__Extracted records__

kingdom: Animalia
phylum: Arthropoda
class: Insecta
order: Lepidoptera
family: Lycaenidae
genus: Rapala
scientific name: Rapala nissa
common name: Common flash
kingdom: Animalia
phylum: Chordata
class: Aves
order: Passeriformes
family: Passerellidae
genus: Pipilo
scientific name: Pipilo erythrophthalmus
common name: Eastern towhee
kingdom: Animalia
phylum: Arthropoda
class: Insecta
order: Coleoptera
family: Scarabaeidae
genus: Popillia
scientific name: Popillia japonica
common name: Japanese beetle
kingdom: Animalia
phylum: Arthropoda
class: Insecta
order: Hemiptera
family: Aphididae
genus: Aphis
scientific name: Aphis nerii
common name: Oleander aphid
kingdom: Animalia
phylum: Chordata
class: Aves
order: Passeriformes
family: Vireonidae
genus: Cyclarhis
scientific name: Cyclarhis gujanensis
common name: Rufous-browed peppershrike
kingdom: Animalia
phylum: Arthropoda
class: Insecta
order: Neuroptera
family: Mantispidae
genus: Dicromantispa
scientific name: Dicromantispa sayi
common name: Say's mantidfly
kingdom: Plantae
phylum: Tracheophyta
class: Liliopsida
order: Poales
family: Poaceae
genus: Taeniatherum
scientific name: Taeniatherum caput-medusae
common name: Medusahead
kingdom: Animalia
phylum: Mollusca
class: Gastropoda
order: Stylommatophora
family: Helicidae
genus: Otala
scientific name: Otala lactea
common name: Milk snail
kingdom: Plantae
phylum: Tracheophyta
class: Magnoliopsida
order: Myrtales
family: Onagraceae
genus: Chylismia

__Brief__
Write out all the records again, switching every "common name" to "vernacular name" and leaving everything else as it is.

__Output for this exercise__
kingdom: Animalia
phylum: Arthropoda
class: Insecta
order: Lepidoptera
family: Lycaenidae
genus: Rapala
scientific name: Rapala nissa
vernacular name: Common flash
kingdom: Animalia
phylum: Chordata
class: Aves
order: Passeriformes
family: Passerellidae
genus: Pipilo
scientific name: Pipilo erythrophthalmus
vernacular name: Eastern towhee
kingdom: Animalia
phylum: Arthropoda
class: Insecta
order: Coleoptera
family: Scarabaeidae
genus: Popillia
scientific name: Popillia japonica
vernacular name: Japanese beetle
kingdom: Animalia
phylum: Arthropoda
class: Insecta
order: Hemiptera
family: Aphididae
genus: Aphis
scientific name: Aphis nerii
vernacular name: Oleander aphid
kingdom: Animalia
phylum: Chordata
class: Aves
order: Passeriformes
family: Vireonidae
genus: Cyclarhis
scientific name: Cyclarhis gujanensis
vernacular name: Rufous-browed peppershrike
kingdom: Animalia
phylum: Arthropoda
class: Insecta
order: Neuroptera
family: Mantispidae
genus: Dicromantispa
scientific name: Dicromantispa sayi
vernacular name: Say's mantidfly
kingdom: Plantae
phylum: Tracheophyta
class: Liliopsida
order: Poales
family: Poaceae
genus: Taeniatherum
scientific name: Taeniatherum caput-medusae
vernacular name: Medusahead
kingdom: Animalia
phylum: Mollusca
class: Gastropoda
order: Stylommatophora
family: Helicidae
genus: Otala
scientific name: Otala lactea
vernacular name: Milk snail
kingdom: Plantae
phylum: Tracheophyta
class: Magnoliopsida
order: Myrtales
family: Onagraceae
genus: Chylismia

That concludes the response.